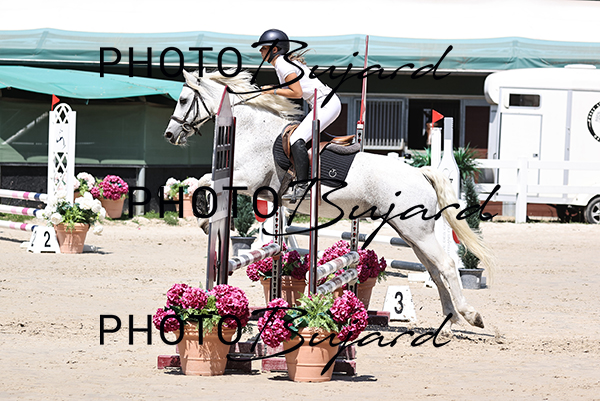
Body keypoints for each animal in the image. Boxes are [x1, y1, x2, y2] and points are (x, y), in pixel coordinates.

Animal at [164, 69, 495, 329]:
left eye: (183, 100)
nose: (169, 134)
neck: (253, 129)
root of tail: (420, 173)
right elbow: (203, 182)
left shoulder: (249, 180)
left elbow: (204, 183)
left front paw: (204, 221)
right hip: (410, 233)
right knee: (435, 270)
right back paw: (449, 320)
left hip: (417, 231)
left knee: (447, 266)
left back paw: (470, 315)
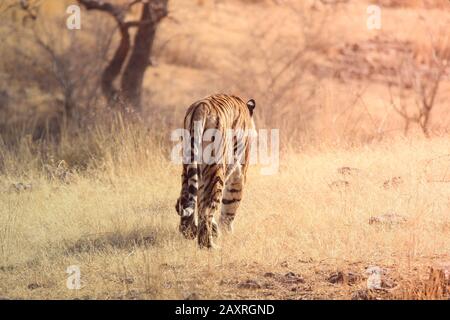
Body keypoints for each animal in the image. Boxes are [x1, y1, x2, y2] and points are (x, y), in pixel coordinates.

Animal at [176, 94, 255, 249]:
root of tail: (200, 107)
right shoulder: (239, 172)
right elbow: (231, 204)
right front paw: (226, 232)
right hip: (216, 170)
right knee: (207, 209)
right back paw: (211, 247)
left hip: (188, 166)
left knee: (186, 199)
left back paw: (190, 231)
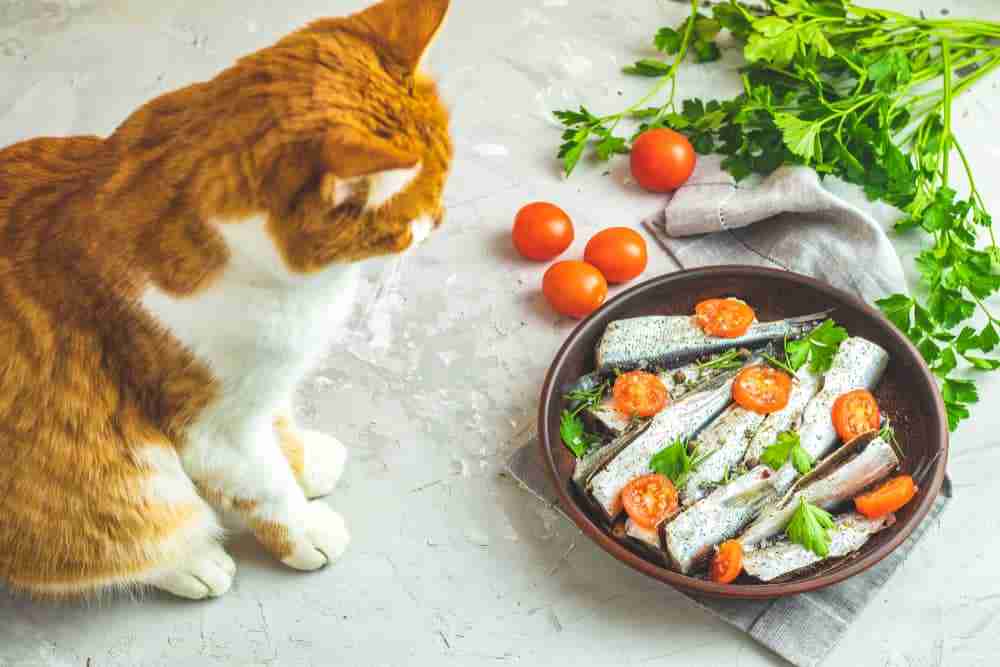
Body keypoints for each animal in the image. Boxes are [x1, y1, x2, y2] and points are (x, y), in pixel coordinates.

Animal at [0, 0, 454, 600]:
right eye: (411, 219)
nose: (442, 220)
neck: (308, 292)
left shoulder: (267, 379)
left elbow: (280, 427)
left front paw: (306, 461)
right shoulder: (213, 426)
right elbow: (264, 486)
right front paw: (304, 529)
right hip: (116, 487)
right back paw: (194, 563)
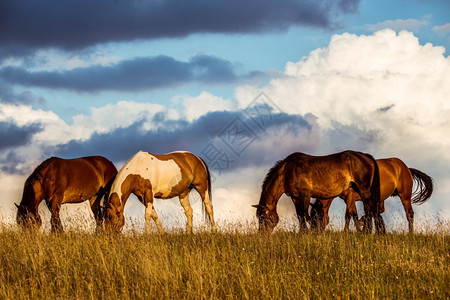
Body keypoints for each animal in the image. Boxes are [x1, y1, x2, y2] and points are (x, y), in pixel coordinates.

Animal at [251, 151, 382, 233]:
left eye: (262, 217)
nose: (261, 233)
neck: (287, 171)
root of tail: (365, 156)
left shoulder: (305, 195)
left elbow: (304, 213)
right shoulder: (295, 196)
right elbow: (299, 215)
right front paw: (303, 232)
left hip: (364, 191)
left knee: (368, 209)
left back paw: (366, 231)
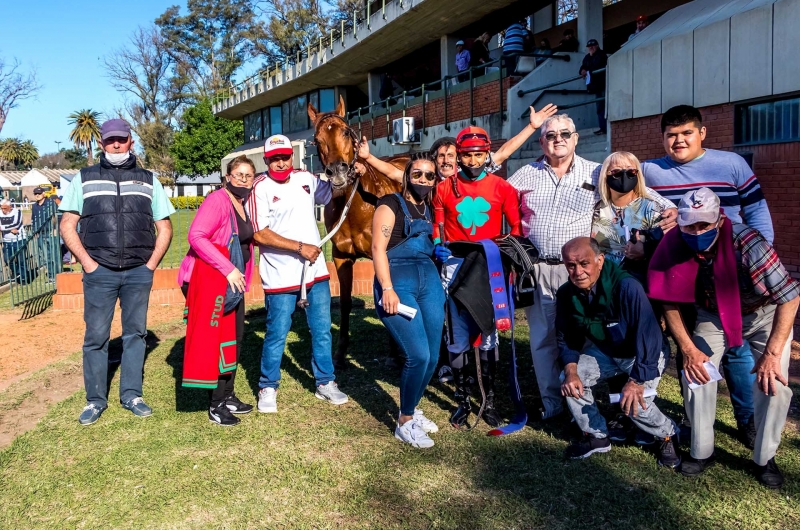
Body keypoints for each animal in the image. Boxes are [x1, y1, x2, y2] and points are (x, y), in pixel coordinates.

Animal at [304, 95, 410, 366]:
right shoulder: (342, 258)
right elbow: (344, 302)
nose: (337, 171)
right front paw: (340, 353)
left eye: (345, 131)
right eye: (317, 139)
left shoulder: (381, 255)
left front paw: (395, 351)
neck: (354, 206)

----

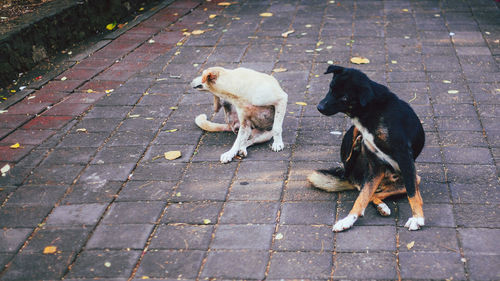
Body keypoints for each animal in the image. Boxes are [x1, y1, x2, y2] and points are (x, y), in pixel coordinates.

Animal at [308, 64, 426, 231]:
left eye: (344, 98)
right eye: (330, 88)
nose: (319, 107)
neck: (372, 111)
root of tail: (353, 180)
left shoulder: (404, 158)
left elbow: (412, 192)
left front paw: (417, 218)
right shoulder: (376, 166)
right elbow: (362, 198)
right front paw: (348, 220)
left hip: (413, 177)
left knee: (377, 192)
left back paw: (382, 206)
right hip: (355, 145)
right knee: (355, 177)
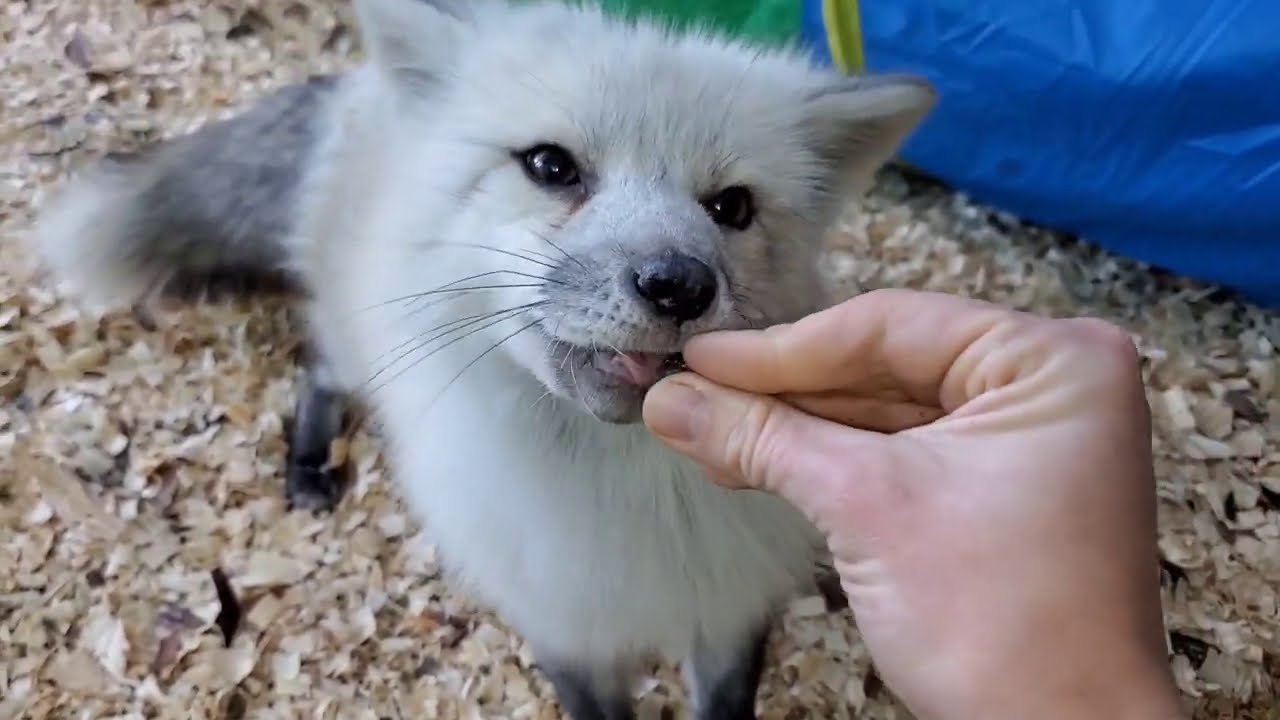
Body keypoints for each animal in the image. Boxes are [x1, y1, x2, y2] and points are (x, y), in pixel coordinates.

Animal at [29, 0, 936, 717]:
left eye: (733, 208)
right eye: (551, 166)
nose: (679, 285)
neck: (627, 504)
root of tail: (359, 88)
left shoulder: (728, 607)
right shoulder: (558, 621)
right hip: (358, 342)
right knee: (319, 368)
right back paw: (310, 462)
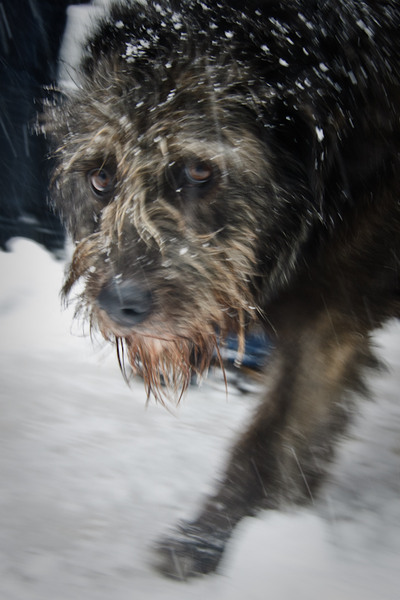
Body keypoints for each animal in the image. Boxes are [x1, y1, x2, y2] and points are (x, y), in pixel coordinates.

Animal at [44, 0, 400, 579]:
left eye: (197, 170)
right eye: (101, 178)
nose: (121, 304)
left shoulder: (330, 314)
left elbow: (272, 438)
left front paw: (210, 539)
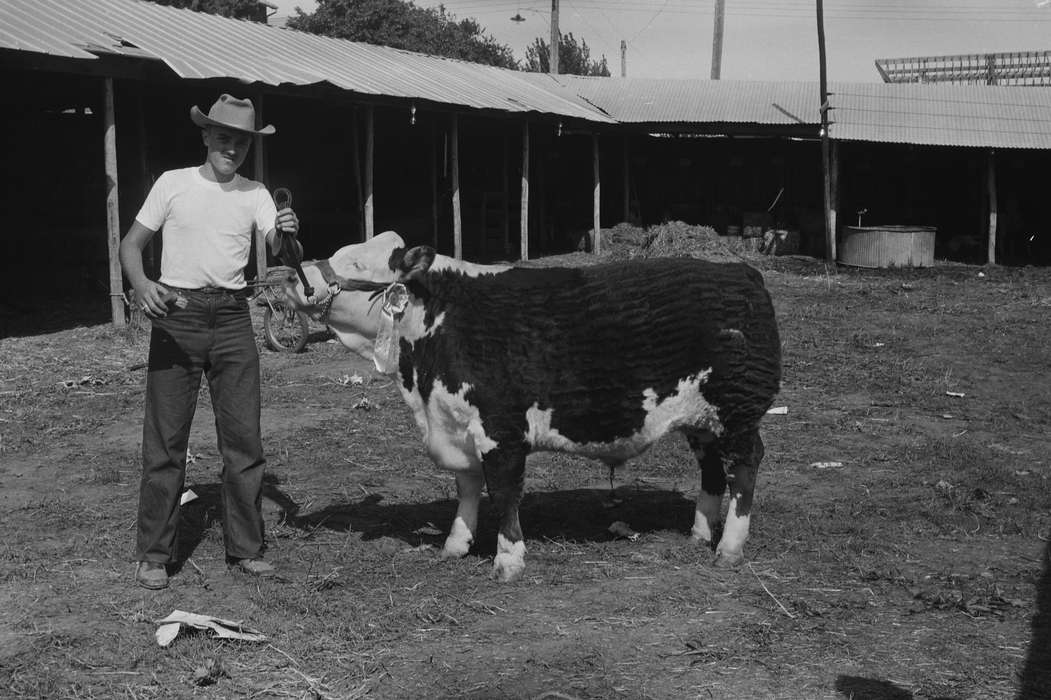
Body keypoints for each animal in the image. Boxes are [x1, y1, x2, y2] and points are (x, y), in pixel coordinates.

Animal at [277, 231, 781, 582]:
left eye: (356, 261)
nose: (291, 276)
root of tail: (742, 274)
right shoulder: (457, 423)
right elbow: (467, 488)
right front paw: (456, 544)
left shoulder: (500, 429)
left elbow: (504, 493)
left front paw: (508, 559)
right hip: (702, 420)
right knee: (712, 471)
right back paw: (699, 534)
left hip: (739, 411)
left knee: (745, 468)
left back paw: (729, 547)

----

▶ [WORK INSTRUCTION]:
In the material above, one part opens with the line containing "root of tail: (365, 156)" and closes with the line containing "neck: (354, 206)". Write out that part exactly and skip its pictures.

▶ [OUTPUT OF THE TASK]:
root of tail: (365, 156)
left shoulder: (305, 195)
left elbow: (304, 213)
right shoulder: (295, 196)
right elbow: (299, 215)
right front paw: (303, 232)
left hip: (364, 191)
left knee: (368, 209)
left back paw: (366, 231)
Body keypoints for each animal in the image. Boxes are [x1, y1, x2, y2] and points are (x, y), in pixel coordinates.

Animal at [304, 95, 410, 366]:
right shoulder: (342, 258)
right elbow: (344, 302)
nose: (337, 171)
right front paw: (340, 353)
left eye: (345, 131)
right eye: (317, 139)
left shoulder: (381, 255)
left front paw: (395, 351)
neck: (354, 206)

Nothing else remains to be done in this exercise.